Somin, Ilya. "How Eminent Domain Abuse Harms the Poor." Spotlight on Poverty and Opportunity, 26 May 2015, spotlightexclusives/how-eminent-domain-abuse-harms-thepoor/.

The following is from a blog by a law professor, posted on the Web site of a nonpartisan initiative on economic hardship.

This June [June 2015] is the tenth anniversary of Kelo v. City of New London. The controversial Supreme Court decision held that it is permissible for the government to use eminent domain to take private property and transfer it to other private interests in order to promote "economic development." Not surprisingly, the ruling was opposed by libertarians and conservatives because it undermines property rights. But it has also met with strong criticism from many on the left, including Ralph Nader, the NAACP, and former president Bill Clinton.

This unusual cross-ideological coalition arose because takings that transfer property to private interests often tend to victimize the poor, racial minorities, and the politically weak. As Hilary Shelton of the NAACP put it in testimony before the Senate Judiciary Committee, "allowing municipalities to pursue eminent domain for private economic development [has] . . . a disparate impact on African Americans and other minorities."

His point is backed by much painful historical experience. Since the 1940s, "blight," urban renewal, and economic development takings have forcibly displaced several million people in the United States, most of them poor and racial minorities. . . .

_COMPLETE THE FOLLOWING_
A) Please copy word for word the part of the eminent domain passage that opens with the words containing "This unusual cross-ideological" and closes with "minorities. . . .".
B) Carry the passage on eminent domain and the poor forward, starting right after its final sentence.

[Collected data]

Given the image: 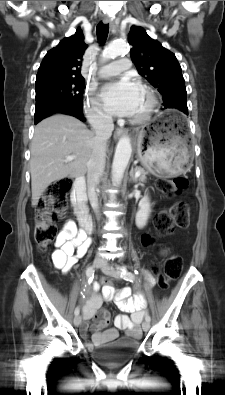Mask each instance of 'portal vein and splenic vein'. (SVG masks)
<instances>
[{
  "instance_id": "portal-vein-and-splenic-vein-1",
  "label": "portal vein and splenic vein",
  "mask_w": 225,
  "mask_h": 395,
  "mask_svg": "<svg viewBox=\"0 0 225 395\" xmlns=\"http://www.w3.org/2000/svg\"><path fill=\"white\" fill-rule=\"evenodd\" d=\"M74 158H75L74 156H67L64 161L65 162H70V161L74 160ZM135 176L139 177L140 176V171H136Z\"/></svg>"
}]
</instances>
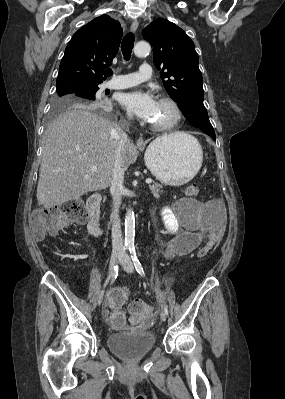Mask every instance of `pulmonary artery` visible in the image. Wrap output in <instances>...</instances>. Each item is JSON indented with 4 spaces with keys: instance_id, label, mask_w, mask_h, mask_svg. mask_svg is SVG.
<instances>
[{
    "instance_id": "e3ab8cb5",
    "label": "pulmonary artery",
    "mask_w": 285,
    "mask_h": 399,
    "mask_svg": "<svg viewBox=\"0 0 285 399\" xmlns=\"http://www.w3.org/2000/svg\"><path fill=\"white\" fill-rule=\"evenodd\" d=\"M152 76V71L149 63H142L137 72L117 74L114 79L105 84L108 89H125L135 86Z\"/></svg>"
}]
</instances>
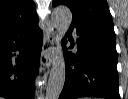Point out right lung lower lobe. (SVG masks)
<instances>
[{
    "label": "right lung lower lobe",
    "mask_w": 128,
    "mask_h": 99,
    "mask_svg": "<svg viewBox=\"0 0 128 99\" xmlns=\"http://www.w3.org/2000/svg\"><path fill=\"white\" fill-rule=\"evenodd\" d=\"M41 48L42 32L37 16L0 34V96L34 99ZM13 52L19 55L14 57Z\"/></svg>",
    "instance_id": "right-lung-lower-lobe-1"
}]
</instances>
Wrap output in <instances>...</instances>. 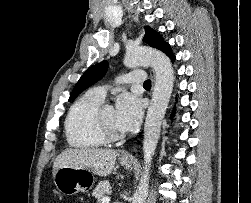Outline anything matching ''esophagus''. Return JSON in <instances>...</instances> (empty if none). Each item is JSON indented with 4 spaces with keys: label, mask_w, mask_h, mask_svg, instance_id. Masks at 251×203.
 Listing matches in <instances>:
<instances>
[{
    "label": "esophagus",
    "mask_w": 251,
    "mask_h": 203,
    "mask_svg": "<svg viewBox=\"0 0 251 203\" xmlns=\"http://www.w3.org/2000/svg\"><path fill=\"white\" fill-rule=\"evenodd\" d=\"M150 76H151V78H152V81L154 82V80H155V73H154V70H153V69H150ZM122 157H123L124 159H129V158H131V156H130L129 153H124V154L122 155Z\"/></svg>",
    "instance_id": "34e87169"
}]
</instances>
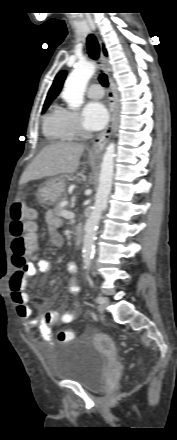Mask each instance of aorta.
Segmentation results:
<instances>
[{"label":"aorta","instance_id":"762f6f07","mask_svg":"<svg viewBox=\"0 0 177 440\" xmlns=\"http://www.w3.org/2000/svg\"><path fill=\"white\" fill-rule=\"evenodd\" d=\"M95 64L80 62L67 77L62 93L70 109H76L83 103V96L88 81L95 73ZM115 144L110 143L103 155L99 186L96 193L93 210L84 226L83 263L86 269L90 268L94 255V242L99 220L107 208L108 197L112 188L114 170Z\"/></svg>","mask_w":177,"mask_h":440}]
</instances>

_RESULTS_
A)
This unusual cross-ideological coalition arose because takings that transfer property to private interests often tend to victimize the poor, racial minorities, and the politically weak. As Hilary Shelton of the NAACP put it in testimony before the Senate Judiciary Committee, "allowing municipalities to pursue eminent domain for private economic development [has] . . . a disparate impact on African Americans and other minorities."

His point is backed by much painful historical experience. Since the 1940s, "blight," urban renewal, and economic development takings have forcibly displaced several million people in the United States, most of them poor and racial minorities. . . .

B)
Most of the people displaced were left even worse off than they were before. The condemned property was often transferred to politically influential developers and business interests. While such condemnations are less common in recent years, blight takings still disproportionately occur in poor and minority neighborhoods, and still inflict great harm both on their victims and on the surrounding communities.

Unlike in the 1940s and 50s, overt racism is rarely a factor in modern takings, though some scholars contend that unconscious bias plays a role. In most cases, the poor and minorities suffer not because officials are hostile to them as such, but because these groups often lack the resources and political influence to resist effectively, especially when faced with more powerful interest groups on the other side.

Defenders of blight and economic development takings argue that they are a necessary tool for promoting economic growth in poor areas. But in reality, such condemnations often destroy far more economic value than they create. Developers and local governments have strong incentives to overstate the benefits of condemnationdriven projects, and ignore costs. By the time their true effects become evident years later, public attention has usually moved on to other issues. Voters rarely punish officials who authorize dubious takings. In the Kelo case itself, the condemned property remains empty a decade after the Supreme Court decision.